PROVIDED MATERIAL START

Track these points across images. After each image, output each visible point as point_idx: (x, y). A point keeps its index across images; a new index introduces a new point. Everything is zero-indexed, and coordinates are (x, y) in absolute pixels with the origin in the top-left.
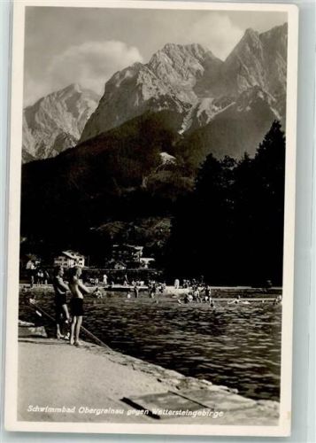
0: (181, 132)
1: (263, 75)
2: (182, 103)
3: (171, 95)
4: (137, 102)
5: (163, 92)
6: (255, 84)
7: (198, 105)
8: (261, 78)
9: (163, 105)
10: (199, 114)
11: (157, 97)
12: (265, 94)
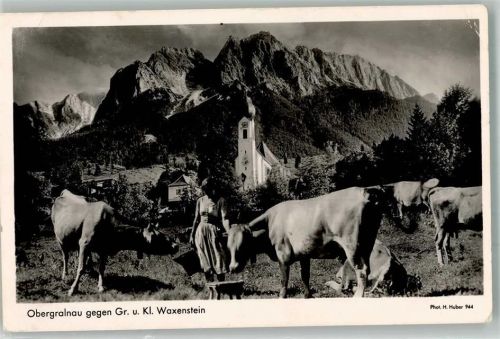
0: (167, 117)
1: (242, 71)
2: (174, 95)
3: (165, 88)
4: (136, 94)
5: (159, 86)
6: (235, 78)
7: (188, 96)
8: (241, 74)
9: (157, 96)
10: (188, 102)
11: (153, 89)
12: (243, 87)
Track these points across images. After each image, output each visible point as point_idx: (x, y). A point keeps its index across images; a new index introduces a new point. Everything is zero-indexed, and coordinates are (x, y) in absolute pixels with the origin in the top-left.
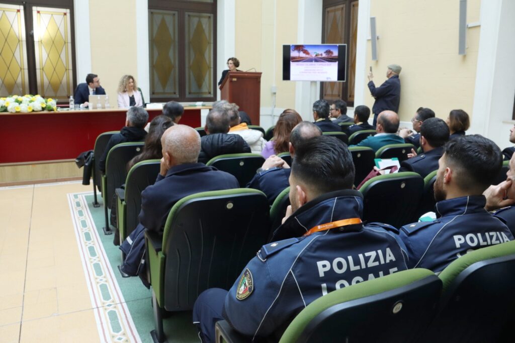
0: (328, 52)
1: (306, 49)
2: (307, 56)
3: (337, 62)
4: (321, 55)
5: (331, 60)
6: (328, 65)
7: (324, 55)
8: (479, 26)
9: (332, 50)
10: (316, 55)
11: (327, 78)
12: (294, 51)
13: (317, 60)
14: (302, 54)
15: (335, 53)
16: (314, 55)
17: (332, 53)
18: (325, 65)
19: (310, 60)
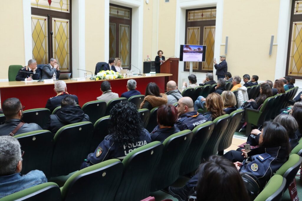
0: (199, 49)
1: (190, 47)
2: (190, 50)
3: (202, 54)
4: (196, 50)
5: (200, 52)
6: (199, 54)
7: (197, 50)
8: (277, 45)
9: (200, 48)
10: (194, 50)
11: (198, 60)
12: (185, 48)
13: (195, 52)
14: (188, 49)
15: (202, 49)
16: (193, 50)
17: (200, 49)
18: (197, 54)
19: (191, 52)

PROVIDED MATERIAL END

- TASK
Render the data above verbatim and without pictures.

- ANSWER TO THIS TASK
Track these points across images. After each image, output each visible point as point_idx: (x, y). A point keeps its index across images; a new index introduces a new point. Everything is zero-indexed, and coordinates are (x, y) in absolute pixels with the origin in the top-left.
0: (181, 132)
1: (263, 75)
2: (182, 103)
3: (171, 95)
4: (137, 102)
5: (163, 92)
6: (255, 84)
7: (198, 105)
8: (261, 78)
9: (163, 105)
10: (199, 114)
11: (157, 97)
12: (265, 94)
0: (167, 117)
1: (242, 71)
2: (174, 95)
3: (165, 88)
4: (136, 94)
5: (159, 86)
6: (235, 78)
7: (188, 96)
8: (241, 74)
9: (157, 96)
10: (188, 102)
11: (153, 89)
12: (243, 87)
Track these points across images. After each image, output each visible point as point_idx: (x, y). A point keeps its index across images; a new index introduces a new point. Everything is zero-indexed, and coordinates are (x, y) in absolute pixels with the origin in the top-left.
0: (328, 52)
1: (306, 49)
2: (307, 56)
3: (337, 62)
4: (321, 55)
5: (331, 60)
6: (328, 65)
7: (324, 55)
8: (479, 26)
9: (332, 50)
10: (316, 55)
11: (327, 78)
12: (294, 51)
13: (317, 60)
14: (302, 54)
15: (335, 53)
16: (314, 55)
17: (332, 53)
18: (325, 65)
19: (310, 60)
0: (199, 49)
1: (190, 47)
2: (190, 50)
3: (202, 54)
4: (196, 50)
5: (200, 52)
6: (199, 54)
7: (197, 50)
8: (277, 45)
9: (200, 48)
10: (194, 50)
11: (198, 60)
12: (185, 48)
13: (195, 52)
14: (188, 49)
15: (202, 49)
16: (193, 50)
17: (200, 49)
18: (197, 54)
19: (191, 52)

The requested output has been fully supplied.